**PAGE EXTRACT**
--- start ---

Example (Range + Hash):
- First partition by Month
- Then apply hash on Customer_ID
Advantages:
- Suitable for very large datasets
- Balances performance and distribution
5. Column-based Partitioning (Columnar Storage)
Used in modern data warehouses.
Features:
- Stores data column-wise instead of row-wise
- High compression
- Very fast analytical queries
Examples of systems:
- BigQuery
- Snowflake
- Amazon Redshift
How Partitioning Works (Steps)
Step 1: Identify Large Tables
- Usually fact tables with billions of rows
Step 2: Select Partition Key
Common Keys:
- Date
- Product Category
- Region
- Department
- Customer ID
Step 3: Choose Partition Type
- Range
- List
- Hash
- Composite
Step 4: Create Partitions
- Table is divided into multiple segments on disk
Step 5: Manage Partitions
- Add new partitions (e.g., new month/year)
- Drop old partitions (archival)
- Merge or split partitions
Partition Pruning
Definition:
Query engines automatically skip irrelevant partitions.
Example Query:
WHERE sale_date BETWEEN '2024-01-01' AND '2024-01-31';
Only January partition is scanned, not the full table.
Result:
Faster query performance
Benefits of Partitioning
| Benefit | Explanation |
|---|---|
| Faster Query Performance | Only required partitions are scanned |
| Better ETL Speed | Incremental data loading |
| Easy Archival | Drop old partitions easily |
| Improved Index Efficiency | Smaller indexes per partition |
| High Availability | Operations at partition level |
| Manageability | Easier maintenance |
Example Scenario
Table: Sales_Fact
Partition Key: Sale_Date
Partition Type: Range Partitioning
| Partition Name | Date Range |
|---|---|
| SALES_2023_Q1 | Jan – Mar 2023 |
| SALES_2023_Q2 | Apr – Jun 2023 |
| SALES_2023_Q3 | Jul – Sep 2023 |
| SALES_2023_Q4 | Oct – Dec 2023 |
Operations You Can Perform
- Archive old partition (e.g., SALES_2021)
- Add new partition (e.g., SALES_2025)
- Query only recent data (last 6 months)
14. Data Marts
A Data Mart is a subset of a data warehouse that focuses on a specific business area such as Sales, Marketing, Finance, HR, or Inventory.
It is smaller, faster, and easier to manage than a full data warehouse.

--- end ---

**SOURCE DATA**
--- start ---

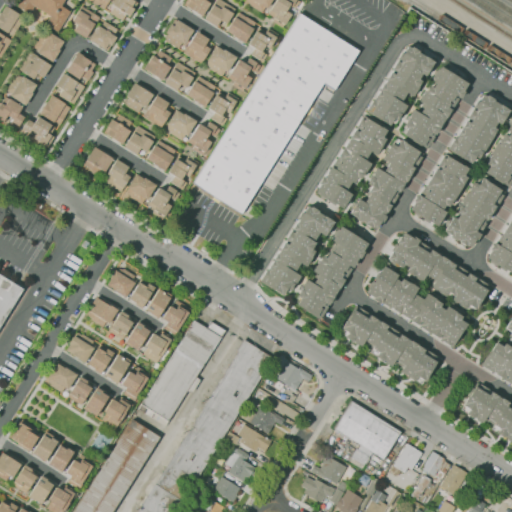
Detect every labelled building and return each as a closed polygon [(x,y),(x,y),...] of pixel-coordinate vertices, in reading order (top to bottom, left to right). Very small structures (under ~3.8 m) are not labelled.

--- end ---

**DIRECTION A**
Answer these three questions using the data warehousing text:
(i) Which systems are listed as examples of column-based partitioning?
(ii) What partition key does the example scenario use for the Sales_Fact table?
(iii) Which benefit of partitioning is explained as "Incremental data loading"?
**DIRECTION B**
Carry on the data warehousing text, picking up right after its final sentence.

**TASK RESPONSE A**
(i) BigQuery, Snowflake and Amazon Redshift.
(ii) Sale_Date.
(iii) Better ETL Speed.

**TASK RESPONSE B**
Formal Definition
A Data Mart is a subject-oriented, integrated, and optimized collection of data designed to serve the needs of a particular department or business function.
Why Use Data Marts
- Provide quick access to relevant data
- Support department-specific reporting
- Reduce load on the main Data Warehouse
- Improve performance and simplify analytics
- Lower storage and management cost
Types of Data Marts
1. Dependent Data Mart
Definition:
Created from the Enterprise Data Warehouse (EDW).
Structure:
Features:
- Uses centralized and clean data
- Highly consistent and reliable
Example:
Sales Data Mart extracted from EDW
2. Independent Data Mart
Definition:
Created directly from operational systems without a data warehouse.
Structure:
Features:
- Faster to build
- May cause data inconsistency
Example:
Marketing Data Mart built from CRM system
3. Hybrid Data Mart
Definition:
Combination of both dependent and independent approaches.
Features:
- Uses both EDW and operational systems
- Flexible and faster implementation
Example:
Finance Data Mart using EDW + external banking data
Data Mart Architecture
A Data Mart consists of 3 layers:
1. Source Layer
- Operational databases
- Data warehouse
- External data sources
2. ETL Layer (Extract – Transform – Load)
- Data cleaning
- Data integration
- Data transformation
- Loading into data mart
3. Data Mart Storage / Presentation Layer
- Fact tables
- Dimension tables
- OLAP cubes
- Reports and dashboards
Schema Used in Data Marts
Data marts typically use Dimensional Modeling:
- Star Schema
- Snowflake Schema
Data Mart Components
1. Fact Tables
- Store transactional data
- Contain measures
Examples:
- Sales amount
- Revenue
- Profit
2. Dimension Tables
- Store descriptive attributes
Examples:
- Time
- Product
- Customer
- Region
Examples of Data Marts
1. Sales Data Mart
- Measures: Sales amount, Quantity
- Dimensions: Time, Product, Store
2. Finance Data Mart
- Measures: Revenue, Expenses, Profit
- Dimensions: Time, Department, Account
3. HR Data Mart
- Measures: Employee count, Salary
- Dimensions: Department, Location, Job Role
Advantages of Data Marts
| Advantage | Explanation |
|---|---|
| Faster Access | Smaller dataset → quick queries |
| Better Performance | Optimized for specific tasks |
| Lower Cost | Less storage and processing |
| Easy to Manage | Can be handled by small teams |
| Department-Focused | Tailored for specific needs |
| Reduces DW Load | Offloads queries from main warehouse |
Disadvantages of Data Marts
| Disadvantage | Explanation |
|---|---|
| Data Inconsistency | Occurs in independent marts |
| Data Redundancy | Same data stored multiple times |
| Limited Scope | Only covers one department |
| Integration Issues | Hard to combine multiple marts |
15. Metadata
Metadata means “data about data.”
It describes, explains, and gives meaning to the data stored in a data warehouse.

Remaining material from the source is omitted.